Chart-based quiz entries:
|---|

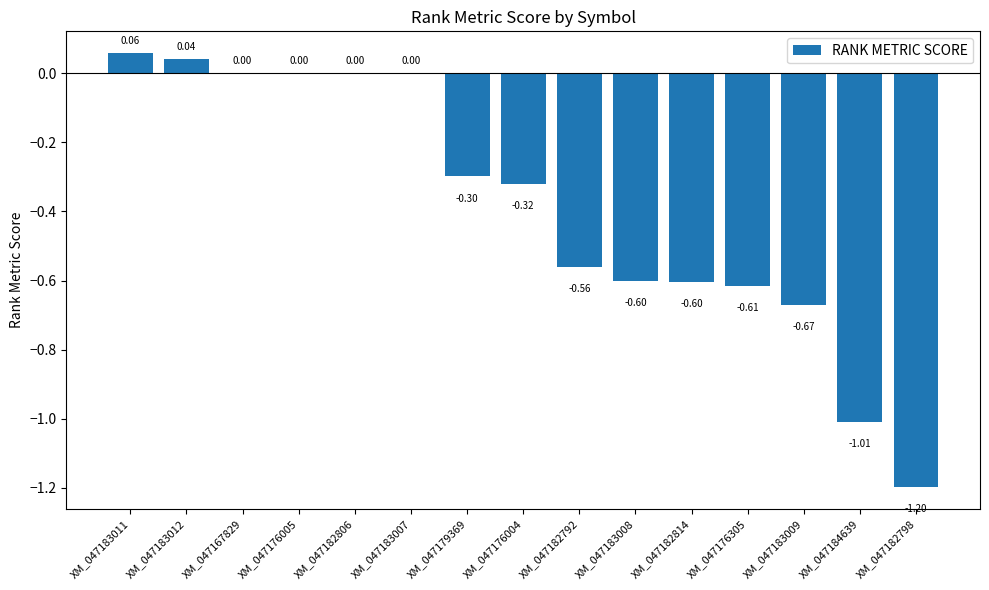

Between XM_047183011 and XM_047182806, which is larger?

XM_047183011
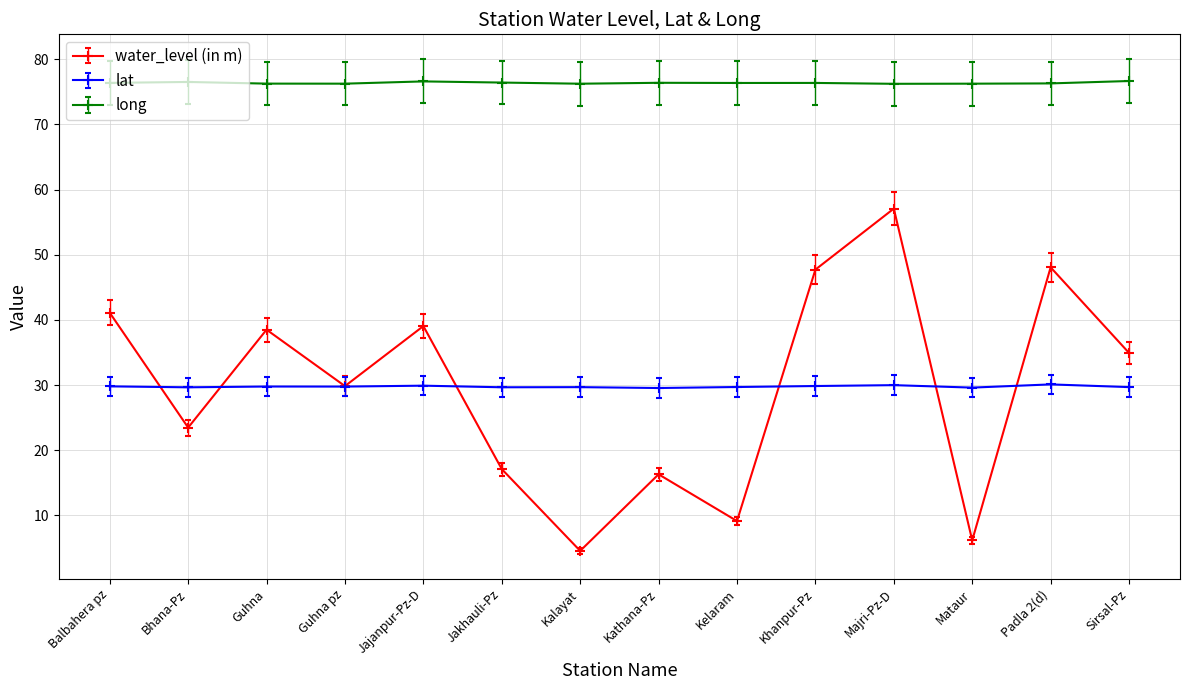

What is the difference between the second highest and minimum values in the lat series?

0.4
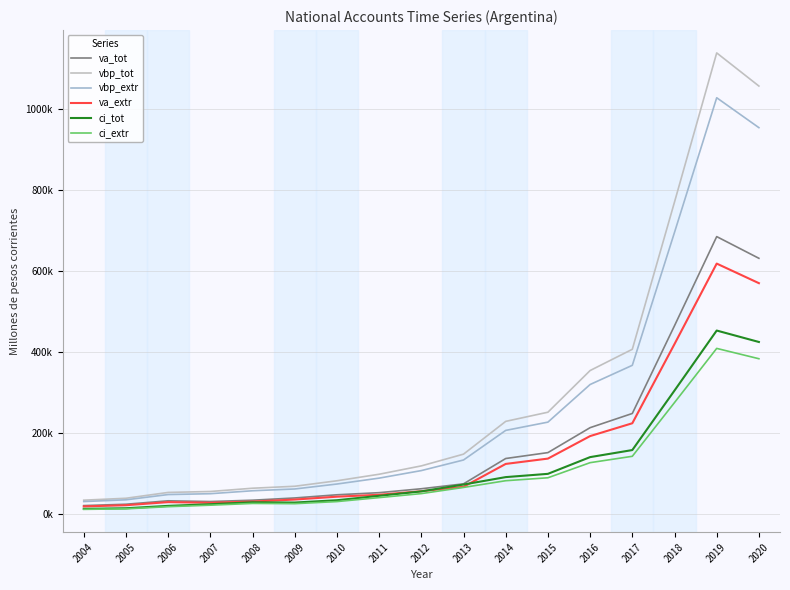

What is the sum of the va_tot values at 2009 and 2004?

61540.5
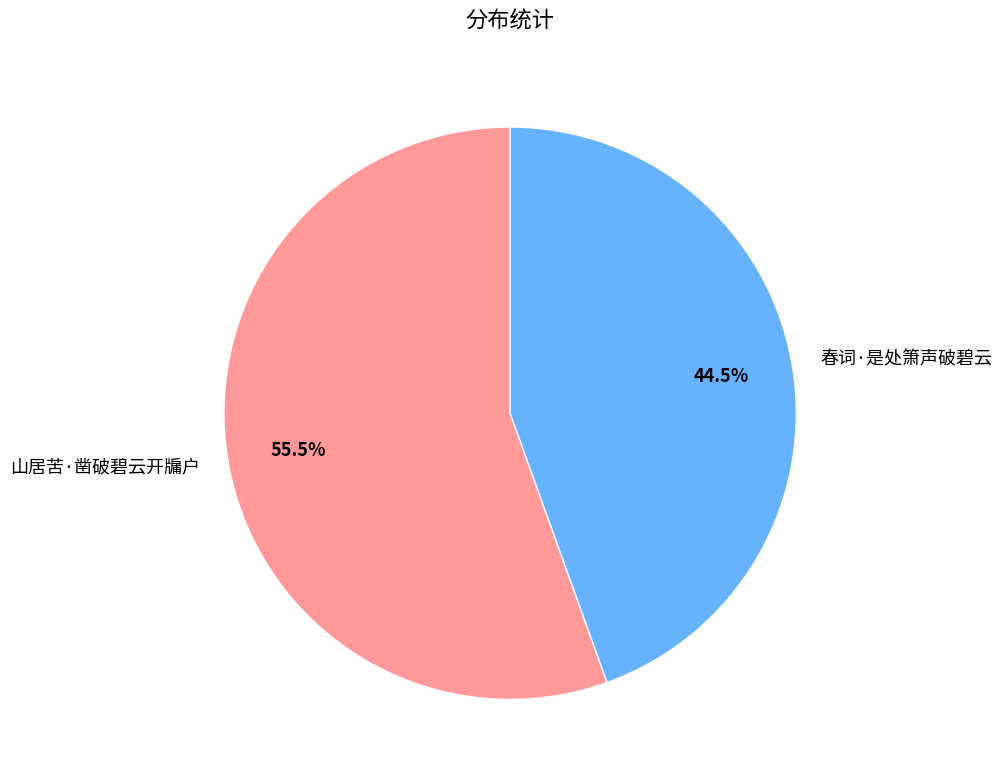

What is the total percentage of 山居苦·凿破碧云开牖户 and 春词·是处箫声破碧云?

100.0%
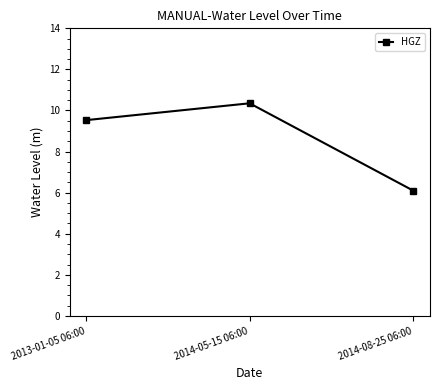

Is it true that the value at 2014-08-25 06:00 is 6.1?

True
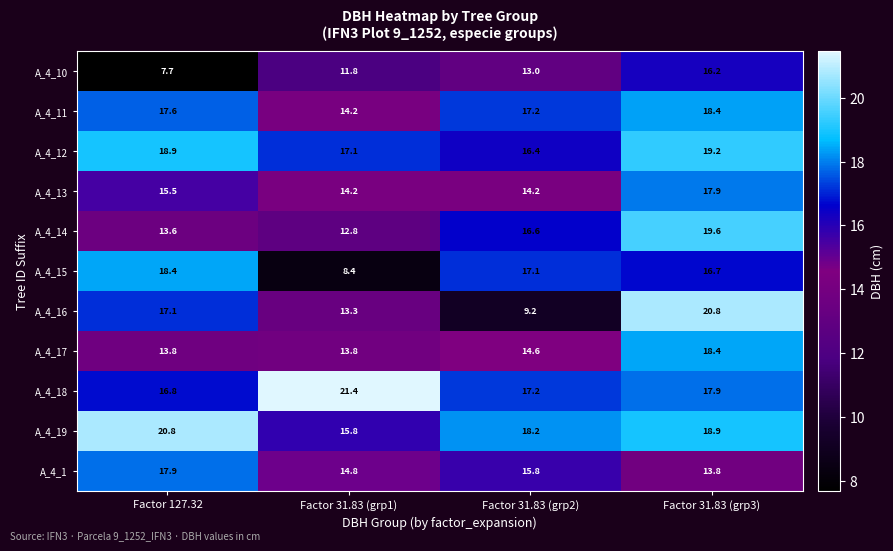

True or false: A_4_18 has a value of 27.9 at Factor 31.83 (grp1).

False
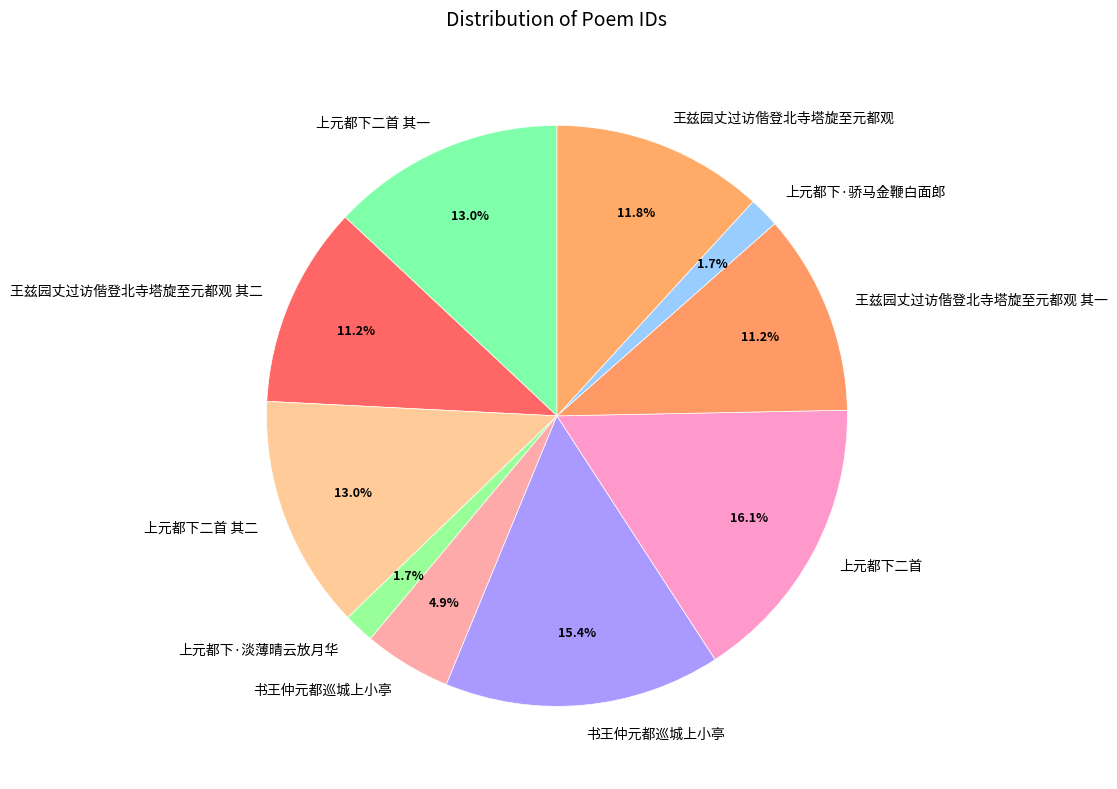

Count the number of slices in the pie.

10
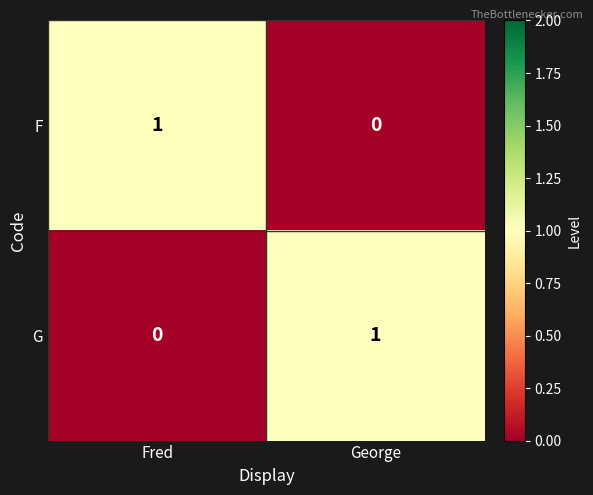

What is the spread (max minus min) of values at George?

1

|---|

Rewrite the entries from the line containing "What is the difference" through the end of the entries, replacing "values" with "figures" and changing nothing else. Leave the pictures out.

What is the difference between the second highest and minimum figures in the lat series?

0.4

What is the sum of the va_tot figures at 2009 and 2004?

61540.5

What is the total percentage of 山居苦·凿破碧云开牖户 and 春词·是处箫声破碧云?

100.0%

Is it true that the value at 2014-08-25 06:00 is 6.1?

True

True or false: A_4_18 has a value of 27.9 at Factor 31.83 (grp1).

False

Count the number of slices in the pie.

10

What is the spread (max minus min) of figures at George?

1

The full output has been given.